Friday, 1 December 2017

Nifty Tumbled On Macro Worries Despite Stable Global Cues



Market Wrap: 30/11/2017 (17:00)

NSE-NF (Dec):10278 (-121; -1.17%) 

(TTM PE: 26.09; Abv 2-SD of 25; TTM Q1FY18 EPS: 392; NS: 10227; Avg PE: 20; Proj FY-18 EPS: 418; Proj Fair Value: 8360)

NSE-BNF (Nov):25469 (-397; -1.53%) 

(TTM PE: 28.85; Near 3-SD of 30; TTM Q1FY18 EPS: 878; BNS: 25332; Avg PE: 20; Proj FY-18 EPS: 961; Proj Fair Value: 19220)

For 01/12/2017: 

Key support for NF: 10240/10220-10190/10150

Key resistance for NF: 10290/10310-10365/10425

Key support for BNF: 25400-25200

Key resistance for BNF: 25750-25875

Trading Idea (Positional):

Technically, Nifty Fut-Dec (NF) has to sustain over 10310 area for further rally towards 10365-10425 & 10485-10540 zone in the short term (under bullish case scenario). 

On the flip side, sustaining below 10290 area, NF may fall towards 10240-10190 & 10150-10080 zone in the short term (under bear case scenario).

Technically, Bank Nifty-Fut (BNF/BNS) has to sustain over 25750 area for further rally towards 25875-26000 & 26100-26325 zone in the near term (under bullish case scenario).

On the flip side, sustaining below 25700 area, BNF may fall towards 25400-25200 & 25050-24700 area in the near term (under bear case scenario).

Indian market (Nifty Fut/India-50) today (30thNov) closed around 10278, plunged by almost 121 points (-1.21%) after making an opening session high of 10355 and closing minutes low of 10265; market today opened around 40 points lower on muted global/Asian cues (tech sell off in US) and domestic concern of macro data & IBC/NPA resolution mechanism to GJ election.

After opening weak, Indian market got further weakness but tried to recover after firm opening of EU/German market. But it again succumbed into sharp selling after Govt published terrible fiscal deficit data for Apr-Oct’17 at 96.1% of estimated total fiscal deficit (till March’18). Total fiscal deficit came as Rs.5.25 tln vs 4.2 tln (YOY).

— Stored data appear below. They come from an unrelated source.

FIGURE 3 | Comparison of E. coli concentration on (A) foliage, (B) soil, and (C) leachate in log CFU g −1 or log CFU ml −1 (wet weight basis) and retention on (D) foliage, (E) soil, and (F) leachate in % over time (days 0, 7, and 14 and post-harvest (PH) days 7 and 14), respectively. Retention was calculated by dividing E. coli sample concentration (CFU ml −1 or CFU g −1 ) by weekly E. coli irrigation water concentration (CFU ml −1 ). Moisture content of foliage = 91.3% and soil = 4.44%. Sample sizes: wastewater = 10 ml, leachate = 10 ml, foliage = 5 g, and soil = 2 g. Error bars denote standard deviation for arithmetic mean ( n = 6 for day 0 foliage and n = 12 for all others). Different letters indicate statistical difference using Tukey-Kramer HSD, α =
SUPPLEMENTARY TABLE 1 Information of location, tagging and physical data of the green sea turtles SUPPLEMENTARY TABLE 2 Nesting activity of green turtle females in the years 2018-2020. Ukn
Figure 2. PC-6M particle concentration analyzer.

As for the last few years, Indian growth story mainly relies on Govt capex & also greatly on Govt consumption, surging fiscal deficit may force Govt to go on the back foot for incremental capex and it may force to even cut down it.

Surging Oil is another headwind for the Indian economy now; if Brent sustained over $65, then Govt has to roll back its additional ED imposed earlier to give relief to the public, who are already under heavy stress for sky high food/vegetable & others inflation in India, affecting daily life.

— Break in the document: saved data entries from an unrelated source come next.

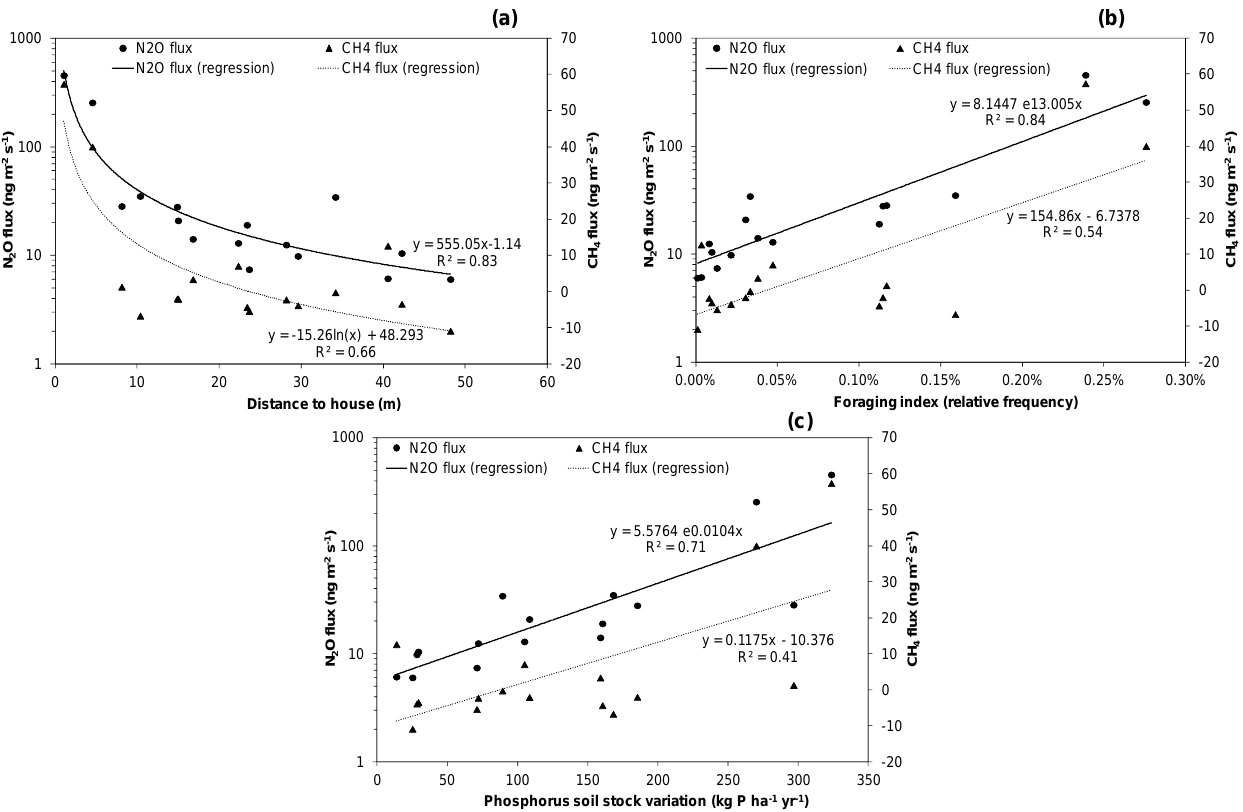
Fig. 7. Relationships between average measured N 2 O and CH 4 chamber fluxes and control variables: (a) Distance to broiler house. (b) Foraging index. (c) Annual variation of phosphorus soil stock. Each datapoint represents the mean measured flux at one chamber location on the plot.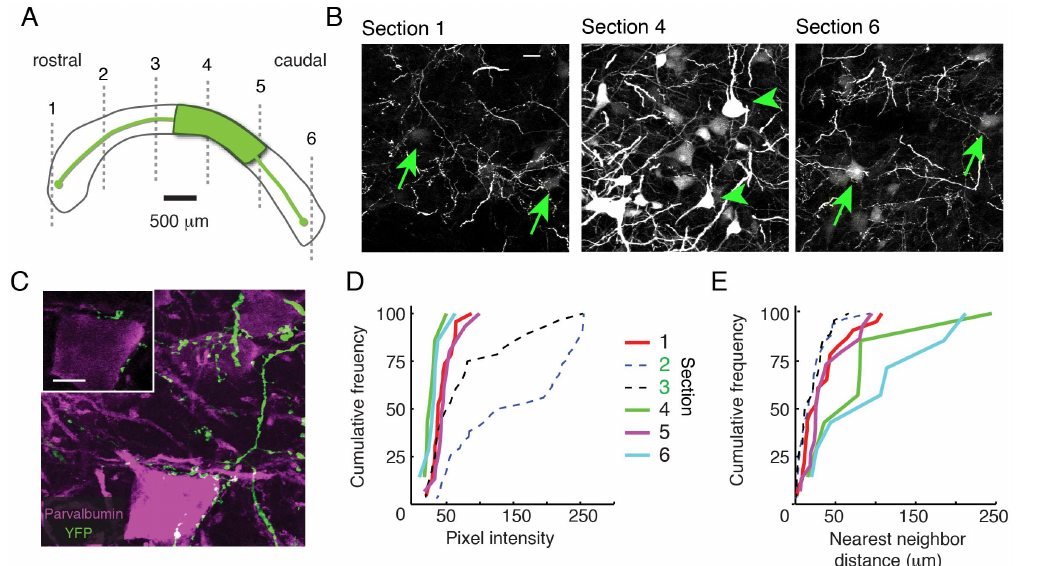
Figure 4. Long-range axonal projections and retrograde labeling within the Imc invivo . A) Schematic showing the location of injection of A3V expressing eGFP (green) in the horizontal plane. Grey, dashed lines represent the locations of the transverse sections shown in the following panels. B) eGFP-labeled axons and somata in transverse sections across the rostrocaudal extent of the Imc. Green arrows indicate retrogradely labeled somata observed at the rostral and caudal poles of the Imc (Sections 1 and 6). Green arrowheads indicate directly labeled somata observed only near the injection site (Section 4). C) Maximum projection confocal image of eGFP-labeled boutons (green) surrounding a parvalbumin-immunostained Imc somata (purple). Inset (upper left): single plane confocal image showing close apposition of an eGFP-expressing axon and the Imc soma shown in the full image (bottom right). D) Quantification of pixel intensity for somata at various locations across the rostrocaudal extent of the Imc. Each line represents distribution from a particular section in the transverse plane. A majority of neurons near the injection site (dashed lines) exhibited high eGFP expression, as indicated by high pixel intensity, while those at the distal ends consistently exhibited lower intensity (solid lines). E) Quantification of density of labeled somata at various locations across the rostrocaudal extent of the Imc. The distance of the nearest labeled neighbor was determined for each neuron in a field of view. Neurons near the injection site (dashed lines) had close near-neighbors, suggesting a dense distribution of labeled neurons. Neurons at the distal ends (solid lines) had more distant near-neighbors, suggesting a sparse distribution of labeled neurons.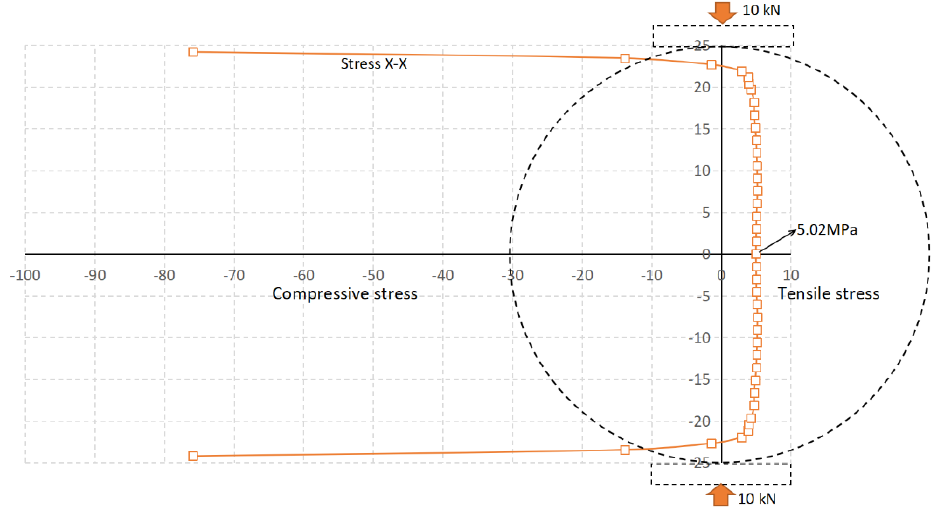
Figure 13. The stress X − X distribution in the monitoring line for Type II testing under external load of 10 kN.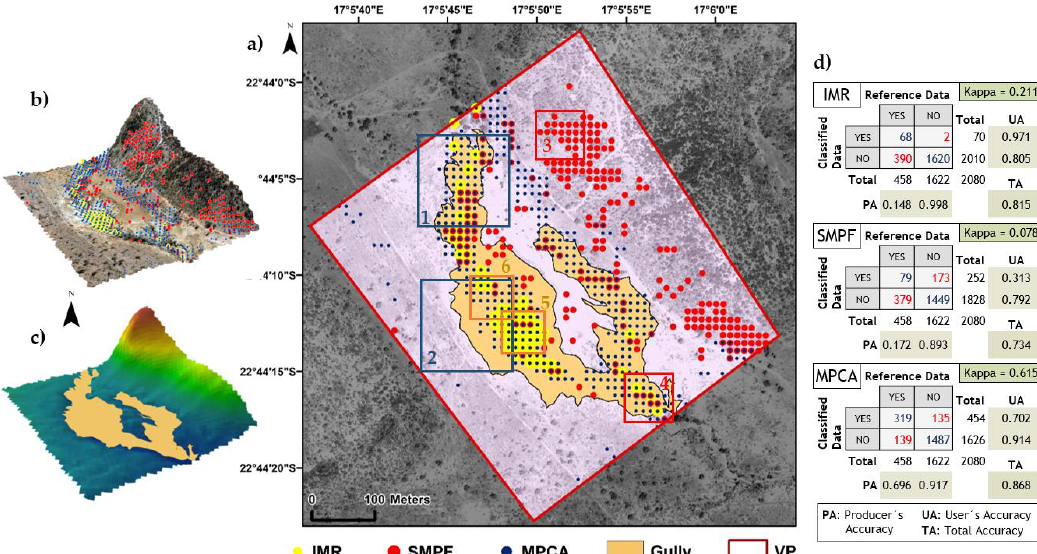
Figure 13. ( a ) Results of the different gully classification methods for VP4. The blue frames (1 and 2) represent the MPCA kernels studied in Figure 14. Red Squares (3 and 4) are those extents of the SMPF kernels studied in Figure 15 and yellow Squares (5 and 6) are those extents of the IMR kernels presented in Figure 16. ( b , c ) 3D scenes of gully extents and results of the classification. ( d ) Resultant Confusion Matrices for IMR, SMPF and MPCA, and their correspondent Kappa values.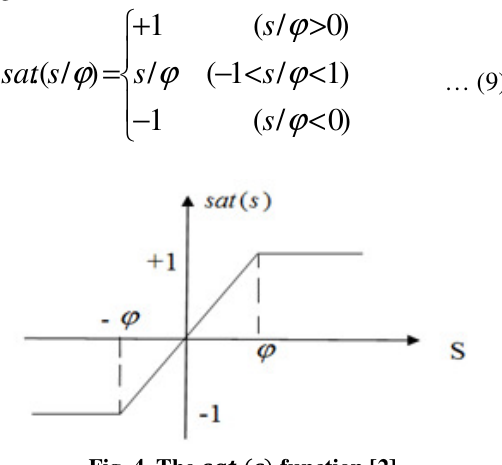
Fig. 4. The /01 (cid:11)/(cid:13) function [2].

After market hours, Indian Q2 GDP came as slightly below expectations at 6.3% vs est 6.4%; prior: 5.7% (QOQ)/7.5% (YOY); it recovers after 5 consecutive quarters of slump much to the relief of the Govt ahead of the GJ election. Although Govt is describing it as victory of structural reforms (DeMo & GST), market may be clearly worried about surging consolidated fiscal deficit, falling revenue and increasing Govt debt.

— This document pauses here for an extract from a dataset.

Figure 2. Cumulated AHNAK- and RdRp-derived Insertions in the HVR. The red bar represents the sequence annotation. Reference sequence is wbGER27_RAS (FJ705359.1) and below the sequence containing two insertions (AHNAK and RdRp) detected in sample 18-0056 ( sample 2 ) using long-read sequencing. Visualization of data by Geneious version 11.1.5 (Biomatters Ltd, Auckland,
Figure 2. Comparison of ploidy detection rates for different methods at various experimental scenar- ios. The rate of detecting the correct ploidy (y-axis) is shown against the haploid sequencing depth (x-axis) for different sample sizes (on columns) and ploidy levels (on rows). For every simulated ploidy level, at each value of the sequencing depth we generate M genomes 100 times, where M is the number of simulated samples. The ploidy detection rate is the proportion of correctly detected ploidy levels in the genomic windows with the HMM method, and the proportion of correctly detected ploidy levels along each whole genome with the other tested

Industrial output for Oct came as 4.7% vs 5.2% (YOY); all eyes may be now on today Mfg PMI for Nov, which is slated to come as 51 vs prior 50.3.

Today Nifty was supported by BOSCH, Gail, IBULLS HSG, DRL & Bharti Airtel by around 5 points altogether, while it was dragged by RIL, ICICI Bank, HDFC, HDFC Bank, Tata Motors, SBI, Kotak Bank, Axis Bank, ITC & Bajaj Fin by almost 88 points cumulatively.

Overall, today Indian market was supported by property developers while dragged by almost every other sector, mostly banks, auto, FMCG, techs, media, metals, healthcare, energies & consumer staples.